November 2011 Newsletter/The color of air

The President’s Palette

THE COLOR OF AIR

There are many areas of painting that are still a little fuzzy to me, but as I continue to study and paint, they are becoming less so.  One fuzzy has been what is meant when I hear or read “The color of the air has an impact upon everything in the painting.”  I considered this statement as being basically related to color harmony, but its understanding and usage has a profound impact upon the illusion of form and space in the painting.

I recently had the pleasure of reading a post by Daniel Gerhartz on a painting titled “Adoration of the Christ Child” by Carl Marr.  Here is what Daniel said about this stunning painting:

Adoration of the Christ Child by Carl Marr

by danielgerhartz


“The story goes that this magnificent work by Carl Marr was deteriorating in damp storage at the University of Berkeley, California before it was recently given the light of day and beautifully restored.  Now on permanent display at the Wisconsin Museum of Art, this painting (just guessing, roughly 8′ x 14′), is an excellent example of Mr. Marr’s incredible ability to capture light.  The artist’s lyrical arrangement of the heads of the numerous angels has also captivated me as I have studied the work.  The positive and negative interplay of shapes is exquisite, as well as the warm and cool dance that was employed to turn the forms.  Notice the cooling of tone at the top and back of the heads, which creates greater dimension by rounding the head with temperature.  This is truly a great work of Carl’s and will always be a favorite of mine.  However, his magnum opus, ” The Flagellants”, is an even greater achievement of design and scale, which I hope to share with you when I can photograph it upon re-installation in the new museum… until then, I am glad you are enjoying his work as much as I have.”  Daniel Gerhartz

It is important to note that the color used for rounding the forms was blue, a relatively cool color when compared to the warmer colors used in the lit sides of the robes and lit faces of the figures.  A basic principal of representational painting is that warm colors come forward and cool colors recede.  When both cool and warm colors are used on a form together, the illusion created will be one of volume, especially in conjunction with very soft edges.  The illusion of volume in turn creates the impression of space.  Looking again at the painting, it was not arbitrary of Mr. Marr to select blue for the turning of the figures.  He could have used other cool colors, but chose the blue from the background sky, which has a harmonizing effect.  Do you also see the dark blue on the backs and tops of the heads in the partial enlargement?  The value of blue used must match the value of the area in which used.  There is a light blue on the white of the robes where the forms turn, and a very dark blue on the heads in the dark turning areas.  How much more colorful this is than to just use a blackened color to show turning.  Since cool colors recede, it is much better in the turning planes to use a cool color with the correct value to create the illusion of volume and form.  The effect is more beautiful and visually stronger.
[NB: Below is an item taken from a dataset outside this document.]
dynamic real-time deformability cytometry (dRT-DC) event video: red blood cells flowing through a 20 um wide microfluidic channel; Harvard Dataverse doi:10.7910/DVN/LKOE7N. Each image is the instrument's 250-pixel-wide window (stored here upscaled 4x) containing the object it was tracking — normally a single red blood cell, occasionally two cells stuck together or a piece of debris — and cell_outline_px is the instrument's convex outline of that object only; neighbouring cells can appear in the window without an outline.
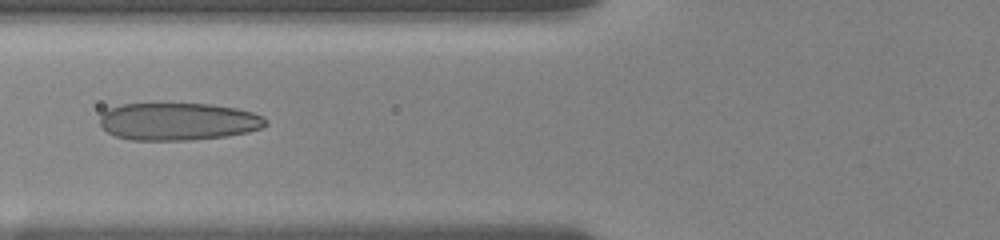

Looking at the advice given by David Leffel in his book “Oil Painting Secrets From a Master,” he says that when starting a painting, one should immediately put some colors on the foreground objects, and then mix up a color for the background.  His advice is to mix up the background color from the foreground colors, being careful to give it a cool bias so that it recedes and does not compete with the foreground.  He then always uses some of his background color on the turning planes of the foreground objects, just like Carl Marr has demonstrated.  David Leffel states that some background color on the turning planes immediately creates a sense of air and space in the painting.  Following this advice also ensures color harmony between the background and foreground objects.

Since painting is an applied art, all that I need to do is to put this into practice to really learn this principal and make it automatic in my paintings.  Understanding how to paint only comes with study and being willing to take risks while painting.  Always painting the same way will ensure that no learning takes place.  Risk everything to create better paintings!  As we do that, we gain understanding and begin to see like an artist.